Life at № 42 by E.M. Coutinho
I click on the orange thingy on the upper right hand of the screen and nothing happens. That means I can only answer comments from the post itself, and then I’m not sure if the comment was to me or someone else… Is it wordpress or is it me?
I’m diving back into work, as in my regular art-related work. Trying to restore the house, reform six apartments and research art all at the same time is complicated. I’m pretty sure that’s why I blog- it’s the ideal way to procrastinate without feeling guilty. After all, all the other tabs that are open look very much like I’m working.

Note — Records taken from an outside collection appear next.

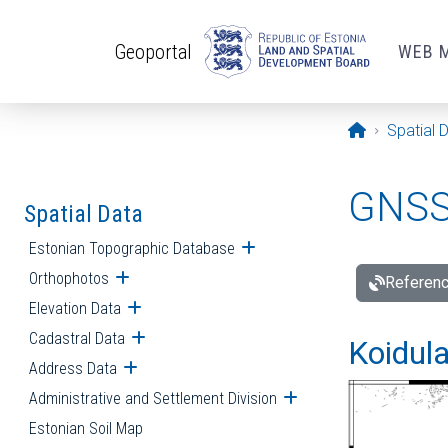
Skip to main content
Geoportal
WEB 
Opening pa
Spatial 
GNSS 
Spatial Data
Estonian Topographic Database
Open submenu
Orthophotos
Open submenu
Referenc
Elevation Data
Open submenu
Cadastral Data
Open submenu
Koidula
Address Data
Open submenu
Administrative and Settlement Division
Open submenu
Estonian Soil Map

Actual work on the flats moves from the planning stage to the actual work phase this Wednesday. Very exciting.
I’ve decided to make my way back to my old specialty which is tapestries. I’ve spent most of the crisis years doing a whole lot of donkey work by selling mostly silverware- and there’s nothing particularly interesting or exciting about that. You buy it, you polish it, you read the hallmarks and you sell it. It requires no great knowledge or effort.
A tapestry on the other hand, except for the very famous ones, is usually a mystery. It starts off with an artist creating the original painting (called a carton/cartoon.) A traditional version looks like this:
Identifying the artist who painted the cartoon can make a tremendous difference to an item’s market value. It can also help with the next stage which is identifying where it was made and in a perfect world the actual atelier responsible for the weaving. Sometimes we can narrow it down by the colours and style, sometimes we have clues like hard to decipher signatures:
Sometimes you have to go through hundreds of books to finally find a reference for a signature like that. I know most people would find it boring, but I find it incredibly exciting. The one above is Martin Reynbouts (Brussels) on a piece that’s housed at the Musées Royaux d’Art et d’Histoire.
But most of the time tapestries aren’t signed at all- with the exception of pieces made in Aubusson after the town was given royal appointment status and strict rules were drawn out (17th century.) When we don’t have much to go on, we have to be creative with the research.
Look at this detail of a piece I’ve been working on this month:
The tapestry itself is generic enough it could be anything- so not having much to go on I decided to street-view bridges in towns that had major tapestry manufacturers. Then suddenly I found a building right next to a bridge that had the same funny promontory over the river held up by wood beams. And to the left there was also an oddly positioned extension. So I started looking up old pictures to compare it to and found this:
Fantastic, but the roof is different… what happened? According to old newspapers, a fire happened in the early 19th century. They never re-built the two upper floors. So now I’ve not only got a place, but I also have a probable timeframe (pre-fire). Next, let’s see if I can figure out the who. And now I should really get back to work instead of boring people!